:: DATA FOR ANALYSIS ::

---------------

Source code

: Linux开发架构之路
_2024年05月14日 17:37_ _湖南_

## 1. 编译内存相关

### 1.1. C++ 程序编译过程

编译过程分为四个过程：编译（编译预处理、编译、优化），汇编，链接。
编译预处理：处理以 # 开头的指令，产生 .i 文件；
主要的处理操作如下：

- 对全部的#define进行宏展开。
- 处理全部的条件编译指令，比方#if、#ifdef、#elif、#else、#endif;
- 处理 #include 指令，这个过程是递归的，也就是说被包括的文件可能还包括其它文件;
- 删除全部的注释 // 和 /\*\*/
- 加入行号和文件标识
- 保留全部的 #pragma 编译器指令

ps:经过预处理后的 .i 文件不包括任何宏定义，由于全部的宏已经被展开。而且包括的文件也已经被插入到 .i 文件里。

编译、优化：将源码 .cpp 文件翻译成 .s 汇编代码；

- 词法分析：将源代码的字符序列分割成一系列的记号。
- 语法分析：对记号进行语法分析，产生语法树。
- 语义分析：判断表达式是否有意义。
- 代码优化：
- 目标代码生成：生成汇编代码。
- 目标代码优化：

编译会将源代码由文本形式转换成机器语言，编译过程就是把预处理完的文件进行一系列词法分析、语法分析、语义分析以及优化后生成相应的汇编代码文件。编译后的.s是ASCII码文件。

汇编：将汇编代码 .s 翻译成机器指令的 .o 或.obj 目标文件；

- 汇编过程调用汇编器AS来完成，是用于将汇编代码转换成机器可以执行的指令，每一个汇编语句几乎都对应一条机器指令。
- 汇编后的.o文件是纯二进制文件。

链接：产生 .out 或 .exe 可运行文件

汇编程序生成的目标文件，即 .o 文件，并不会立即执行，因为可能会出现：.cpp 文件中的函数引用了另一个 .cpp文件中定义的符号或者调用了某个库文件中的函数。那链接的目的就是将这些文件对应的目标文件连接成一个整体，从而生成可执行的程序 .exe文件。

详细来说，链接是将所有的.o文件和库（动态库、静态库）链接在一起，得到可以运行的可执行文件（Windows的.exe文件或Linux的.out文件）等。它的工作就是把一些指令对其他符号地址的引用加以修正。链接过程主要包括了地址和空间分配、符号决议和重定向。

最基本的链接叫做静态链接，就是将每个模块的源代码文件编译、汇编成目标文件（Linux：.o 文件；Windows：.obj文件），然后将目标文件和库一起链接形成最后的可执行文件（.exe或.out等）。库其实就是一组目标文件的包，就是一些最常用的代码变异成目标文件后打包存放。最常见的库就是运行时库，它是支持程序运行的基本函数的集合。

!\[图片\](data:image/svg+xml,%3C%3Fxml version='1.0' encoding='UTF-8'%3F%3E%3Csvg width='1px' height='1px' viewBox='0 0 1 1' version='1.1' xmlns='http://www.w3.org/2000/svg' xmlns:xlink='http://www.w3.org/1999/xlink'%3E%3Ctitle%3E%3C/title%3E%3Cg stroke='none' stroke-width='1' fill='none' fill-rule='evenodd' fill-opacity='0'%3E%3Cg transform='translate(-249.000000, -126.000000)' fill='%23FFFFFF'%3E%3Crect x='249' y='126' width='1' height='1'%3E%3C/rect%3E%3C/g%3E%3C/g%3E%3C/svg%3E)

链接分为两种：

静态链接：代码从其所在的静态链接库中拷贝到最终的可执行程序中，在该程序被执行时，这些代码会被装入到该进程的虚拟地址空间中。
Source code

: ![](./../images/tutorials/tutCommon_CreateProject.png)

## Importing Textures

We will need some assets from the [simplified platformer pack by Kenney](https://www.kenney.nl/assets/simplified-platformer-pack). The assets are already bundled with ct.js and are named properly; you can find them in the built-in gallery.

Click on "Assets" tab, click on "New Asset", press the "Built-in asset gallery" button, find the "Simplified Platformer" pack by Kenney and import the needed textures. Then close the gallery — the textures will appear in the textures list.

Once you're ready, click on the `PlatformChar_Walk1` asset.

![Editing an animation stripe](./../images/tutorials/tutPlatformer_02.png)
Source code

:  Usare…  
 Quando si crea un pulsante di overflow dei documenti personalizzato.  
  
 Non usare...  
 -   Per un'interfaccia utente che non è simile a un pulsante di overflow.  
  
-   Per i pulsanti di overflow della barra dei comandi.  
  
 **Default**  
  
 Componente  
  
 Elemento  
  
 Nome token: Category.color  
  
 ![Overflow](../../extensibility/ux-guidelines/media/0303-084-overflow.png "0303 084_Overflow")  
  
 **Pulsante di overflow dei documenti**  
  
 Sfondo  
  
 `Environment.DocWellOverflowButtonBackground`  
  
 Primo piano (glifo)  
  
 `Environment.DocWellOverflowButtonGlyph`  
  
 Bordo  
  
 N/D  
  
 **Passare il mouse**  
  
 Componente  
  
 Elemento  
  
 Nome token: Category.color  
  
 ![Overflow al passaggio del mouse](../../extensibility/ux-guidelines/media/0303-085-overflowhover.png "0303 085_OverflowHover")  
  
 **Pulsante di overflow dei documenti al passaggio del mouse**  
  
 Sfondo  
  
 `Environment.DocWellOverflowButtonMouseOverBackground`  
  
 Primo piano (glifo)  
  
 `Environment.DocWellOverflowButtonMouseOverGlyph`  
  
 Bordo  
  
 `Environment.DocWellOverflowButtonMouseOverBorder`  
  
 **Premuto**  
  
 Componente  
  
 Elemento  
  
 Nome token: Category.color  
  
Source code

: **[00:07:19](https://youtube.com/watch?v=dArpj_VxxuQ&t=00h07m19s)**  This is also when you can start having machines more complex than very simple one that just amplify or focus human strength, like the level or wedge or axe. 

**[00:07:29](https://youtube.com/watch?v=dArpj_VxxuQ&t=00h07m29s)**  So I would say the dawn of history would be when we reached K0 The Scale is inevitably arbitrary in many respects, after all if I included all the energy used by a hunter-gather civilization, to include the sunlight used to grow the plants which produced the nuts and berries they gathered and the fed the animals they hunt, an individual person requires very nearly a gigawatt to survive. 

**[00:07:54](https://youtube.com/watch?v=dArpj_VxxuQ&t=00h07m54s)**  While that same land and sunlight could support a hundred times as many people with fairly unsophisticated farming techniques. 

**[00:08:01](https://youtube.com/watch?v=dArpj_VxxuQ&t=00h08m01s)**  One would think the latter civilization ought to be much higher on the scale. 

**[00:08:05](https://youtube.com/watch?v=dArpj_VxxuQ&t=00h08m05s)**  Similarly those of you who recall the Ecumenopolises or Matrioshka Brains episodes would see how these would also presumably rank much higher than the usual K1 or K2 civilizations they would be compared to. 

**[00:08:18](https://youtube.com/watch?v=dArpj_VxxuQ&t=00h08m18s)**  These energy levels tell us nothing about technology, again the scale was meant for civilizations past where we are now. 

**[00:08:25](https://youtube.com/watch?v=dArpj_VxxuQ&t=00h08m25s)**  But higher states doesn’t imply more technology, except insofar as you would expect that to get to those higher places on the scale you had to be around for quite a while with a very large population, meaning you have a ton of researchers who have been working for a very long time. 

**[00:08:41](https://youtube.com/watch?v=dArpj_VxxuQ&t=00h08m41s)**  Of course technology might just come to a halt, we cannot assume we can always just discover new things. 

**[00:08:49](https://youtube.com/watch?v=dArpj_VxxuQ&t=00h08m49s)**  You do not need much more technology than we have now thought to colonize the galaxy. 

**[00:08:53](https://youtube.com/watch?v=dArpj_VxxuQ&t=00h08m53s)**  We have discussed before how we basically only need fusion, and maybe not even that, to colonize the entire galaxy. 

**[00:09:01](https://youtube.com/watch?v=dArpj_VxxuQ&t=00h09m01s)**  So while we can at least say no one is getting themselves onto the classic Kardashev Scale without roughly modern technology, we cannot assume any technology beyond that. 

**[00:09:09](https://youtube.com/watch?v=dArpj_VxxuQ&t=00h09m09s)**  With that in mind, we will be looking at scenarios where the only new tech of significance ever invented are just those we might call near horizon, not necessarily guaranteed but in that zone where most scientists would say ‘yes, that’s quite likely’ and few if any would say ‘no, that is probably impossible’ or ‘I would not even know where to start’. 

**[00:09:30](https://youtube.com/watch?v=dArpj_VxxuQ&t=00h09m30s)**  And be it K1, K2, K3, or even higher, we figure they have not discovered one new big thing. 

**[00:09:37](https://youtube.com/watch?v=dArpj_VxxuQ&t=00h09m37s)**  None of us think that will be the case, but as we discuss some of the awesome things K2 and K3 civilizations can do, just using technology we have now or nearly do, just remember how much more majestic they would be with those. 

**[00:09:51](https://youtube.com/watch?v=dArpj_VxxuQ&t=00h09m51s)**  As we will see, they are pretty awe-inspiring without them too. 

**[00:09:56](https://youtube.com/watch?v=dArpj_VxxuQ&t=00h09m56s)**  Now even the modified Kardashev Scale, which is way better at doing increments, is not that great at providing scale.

---------------

:: TO DO ::
For the string "some", go line by line through the material and copy every line that has it.

:: SOLUTION TO THIS EXERCISE ::
We will need some assets from the [simplified platformer pack by Kenney](https://www.kenney.nl/assets/simplified-platformer-pack). The assets are already bundled with ct.js and are named properly; you can find them in the built-in gallery.
**[00:09:37](https://youtube.com/watch?v=dArpj_VxxuQ&t=00h09m37s)**  None of us think that will be the case, but as we discuss some of the awesome things K2 and K3 civilizations can do, just using technology we have now or nearly do, just remember how much more majestic they would be with those. 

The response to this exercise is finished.